In connection with the Issue, Deutsche Bank, as stabilisation manager, or any of its agents, may (but will be under no obligation to), to the extent permitted by applicable law, over-allot Ordinary Shares or effect other transactions with a view to supporting the market price of the Ordinary Shares at a higher level than that which might otherwise prevail in the open market. Deutsche Bank is not required to enter into such transactions and such transactions may be effected on any stock market, over-the-counter market, stock exchange or otherwise and may be undertaken at any time during the period commencing on the date of the commencement of conditional dealings of the Ordinary Shares on the London Stock Exchange and ending no later than 30 calendar days thereafter. However, there will be no obligation on Deutsche Bank or any of its agents to effect stabilising transactions and there is no assurance that stabilising transactions will be undertaken. Such stabilising measures, if commenced, may be discontinued at any time without prior notice. In no event will measures be taken to stabilise the market price of the Ordinary Shares above the offer price. Save as required by law or regulation, neither Deutsche Bank nor any of its agents intends to disclose the extent of any over-allotments made and/or stabilisation transactions conducted in relation to the Issue.

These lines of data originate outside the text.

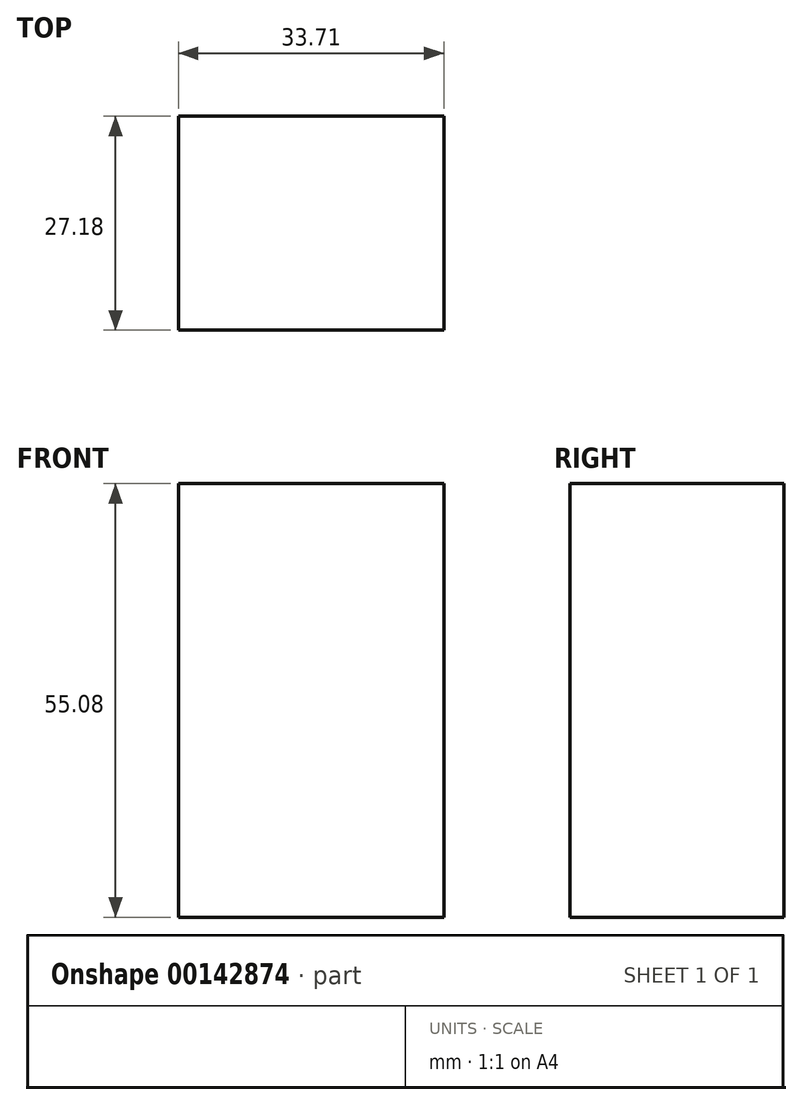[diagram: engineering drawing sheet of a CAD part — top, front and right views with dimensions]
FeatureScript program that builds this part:
annotation { "Feature Type Name" : "Feature", "Feature Type Description" : "" }
export const myFeature = defineFeature(function(context is Context, id is Id, definition is map)
    precondition{}
    {
        {
            var Q0;
            Q0=qCreatedBy(makeId("Top.planeOp"),FACE);
            var sketch = newSketch(context, id + "F0", { "sketchPlane" : qUnion([Q0])});
            skLineSegment(sketch, "E0.bottom", {"start": v(-76.04, -24.82) * mm, "end": v(-42.33, -24.82) * mm});
            skLineSegment(sketch, "E0.top", {"start": v(-76.04, -52) * mm, "end": v(-42.33, -52) * mm});
            skLineSegment(sketch, "E0.left", {"start": v(-76.04, -24.82) * mm, "end": v(-76.04, -52) * mm});
            skLineSegment(sketch, "E0.right", {"start": v(-42.33, -24.82) * mm, "end": v(-42.33, -52) * mm});
            skSolve(sketch);
        }
        {
            var Q0;
            Q0=makeQuery(id+"F0.imprint","IMPRINT",FACE,{"disambiguationData":[TD([[makeQuery(id+"F0.imprint","IMPRINT",EDGE,{"derivedFrom":sQuery(id+"F0.wireOp",EDGE,"E0.bottom")}),-1.0]])]});
            extrude(context, id + "F1", {"entities" : qUnion([Q0]), "depth" : 55.08 * mm});
        }
    });
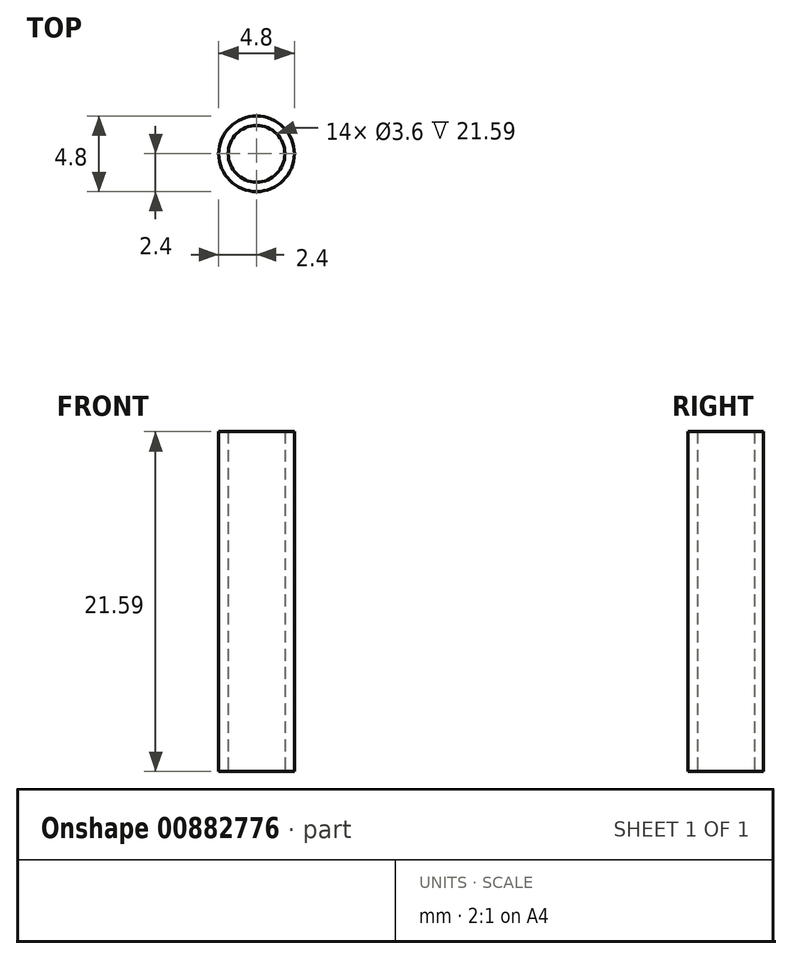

In connection with the initial public offering, Deutsche Bank as stabilisation manager, may, for stabilisation purposes, over-allot Ordinary Shares up to a maximum of 10% of the total number of Ordinary Shares comprised in the Total Issue. For the purposes of allowing it to cover short positions resulting from any such over-allotments and/or from sales of Ordinary Shares effected by it during the stabilisation period, Deutsche Bank will enter into over-allotment arrangements pursuant to which Deutsche Bank may purchase or procure purchasers for additional Ordinary Shares up to a maximum of 10% of the total number of Ordinary Shares comprised in the Total Issue (the "Over-allotment Shares") at the Issue Price. The over-allotment arrangements will be exercisable in whole or in part, upon notice by Deutsche Bank, at any time on or before the 30th calendar day after the commencement of conditional trading of the Ordinary Shares on the London Stock Exchange. Any Over-allotment Shares made available pursuant to the over-allotment arrangements, including for all dividends and other distributions declared, made or paid on the Ordinary Shares, will be purchased on the same terms and conditions as the Ordinary Shares being issued or sold in the initial public offering and will form a single class for all purposes with the other Ordinary Shares.